**** Supplied entries ****

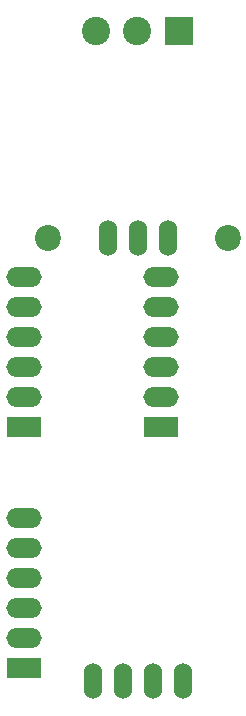
<source format=gtl>
G04 #@! TF.GenerationSoftware,KiCad,Pcbnew,5.99.0-unknown-9f841da98e~134~ubuntu20.04.1*
G04 #@! TF.CreationDate,2021-11-20T10:56:18+01:00*
G04 #@! TF.ProjectId,slave-modbus,736c6176-652d-46d6-9f64-6275732e6b69,rev?*
G04 #@! TF.SameCoordinates,PX3a22d00PY8062360*
G04 #@! TF.FileFunction,Copper,L1,Top*
G04 #@! TF.FilePolarity,Positive*
%FSLAX46Y46*%
G04 Gerber Fmt 4.6, Leading zero omitted, Abs format (unit mm)*
G04 Created by KiCad (PCBNEW 5.99.0-unknown-9f841da98e~134~ubuntu20.04.1) date 2021-11-20 10:56:18*
%MOMM*%
%LPD*%
G01*
G04 APERTURE LIST*
G04 #@! TA.AperFunction,ComponentPad*
%ADD10R,2.400000X2.400000*%
G04 #@! TD*
G04 #@! TA.AperFunction,ComponentPad*
%ADD11C,2.400000*%
G04 #@! TD*
G04 #@! TA.AperFunction,ComponentPad*
%ADD12O,1.524000X3.048000*%
G04 #@! TD*
G04 #@! TA.AperFunction,ComponentPad*
%ADD13C,2.200000*%
G04 #@! TD*
G04 #@! TA.AperFunction,ComponentPad*
%ADD14R,3.000000X1.700000*%
G04 #@! TD*
G04 #@! TA.AperFunction,ComponentPad*
%ADD15O,3.000000X1.700000*%
G04 #@! TD*
G04 APERTURE END LIST*
D10*
X85034000Y-68010000D03*
D11*
X81534000Y-68010000D03*
X78034000Y-68010000D03*
D12*
X77732000Y-123063000D03*
X80272000Y-123063000D03*
X82812000Y-123063000D03*
X85352000Y-123063000D03*
X84082000Y-85598000D03*
X81542000Y-85598000D03*
X79002000Y-85598000D03*
D13*
X73922000Y-85598000D03*
X89162000Y-85598000D03*
D14*
X71890000Y-101575000D03*
D15*
X71890000Y-99035000D03*
X71890000Y-96495000D03*
X71890000Y-93955000D03*
X71890000Y-91415000D03*
X71890000Y-88875000D03*
D14*
X71890000Y-121955000D03*
D15*
X71890000Y-119415000D03*
X71890000Y-116875000D03*
X71890000Y-114335000D03*
X71890000Y-111795000D03*
X71890000Y-109255000D03*
D14*
X83492000Y-101575000D03*
D15*
X83492000Y-99035000D03*
X83492000Y-96495000D03*
X83492000Y-93955000D03*
X83492000Y-91415000D03*
X83492000Y-88875000D03*
M02*

</source>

****

Problem:
Without changing a word, transcribe all of the data and omit its images.

Solution to this problem:
<source format=gtl>
G04 #@! TF.GenerationSoftware,KiCad,Pcbnew,5.99.0-unknown-9f841da98e~134~ubuntu20.04.1*
G04 #@! TF.CreationDate,2021-11-20T10:56:18+01:00*
G04 #@! TF.ProjectId,slave-modbus,736c6176-652d-46d6-9f64-6275732e6b69,rev?*
G04 #@! TF.SameCoordinates,PX3a22d00PY8062360*
G04 #@! TF.FileFunction,Copper,L1,Top*
G04 #@! TF.FilePolarity,Positive*
%FSLAX46Y46*%
G04 Gerber Fmt 4.6, Leading zero omitted, Abs format (unit mm)*
G04 Created by KiCad (PCBNEW 5.99.0-unknown-9f841da98e~134~ubuntu20.04.1) date 2021-11-20 10:56:18*
%MOMM*%
%LPD*%
G01*
G04 APERTURE LIST*
G04 #@! TA.AperFunction,ComponentPad*
%ADD10R,2.400000X2.400000*%
G04 #@! TD*
G04 #@! TA.AperFunction,ComponentPad*
%ADD11C,2.400000*%
G04 #@! TD*
G04 #@! TA.AperFunction,ComponentPad*
%ADD12O,1.524000X3.048000*%
G04 #@! TD*
G04 #@! TA.AperFunction,ComponentPad*
%ADD13C,2.200000*%
G04 #@! TD*
G04 #@! TA.AperFunction,ComponentPad*
%ADD14R,3.000000X1.700000*%
G04 #@! TD*
G04 #@! TA.AperFunction,ComponentPad*
%ADD15O,3.000000X1.700000*%
G04 #@! TD*
G04 APERTURE END LIST*
D10*
X85034000Y-68010000D03*
D11*
X81534000Y-68010000D03*
X78034000Y-68010000D03*
D12*
X77732000Y-123063000D03*
X80272000Y-123063000D03*
X82812000Y-123063000D03*
X85352000Y-123063000D03*
X84082000Y-85598000D03*
X81542000Y-85598000D03*
X79002000Y-85598000D03*
D13*
X73922000Y-85598000D03*
X89162000Y-85598000D03*
D14*
X71890000Y-101575000D03*
D15*
X71890000Y-99035000D03*
X71890000Y-96495000D03*
X71890000Y-93955000D03*
X71890000Y-91415000D03*
X71890000Y-88875000D03*
D14*
X71890000Y-121955000D03*
D15*
X71890000Y-119415000D03*
X71890000Y-116875000D03*
X71890000Y-114335000D03*
X71890000Y-111795000D03*
X71890000Y-109255000D03*
D14*
X83492000Y-101575000D03*
D15*
X83492000Y-99035000D03*
X83492000Y-96495000D03*
X83492000Y-93955000D03*
X83492000Y-91415000D03*
X83492000Y-88875000D03*
M02*

</source>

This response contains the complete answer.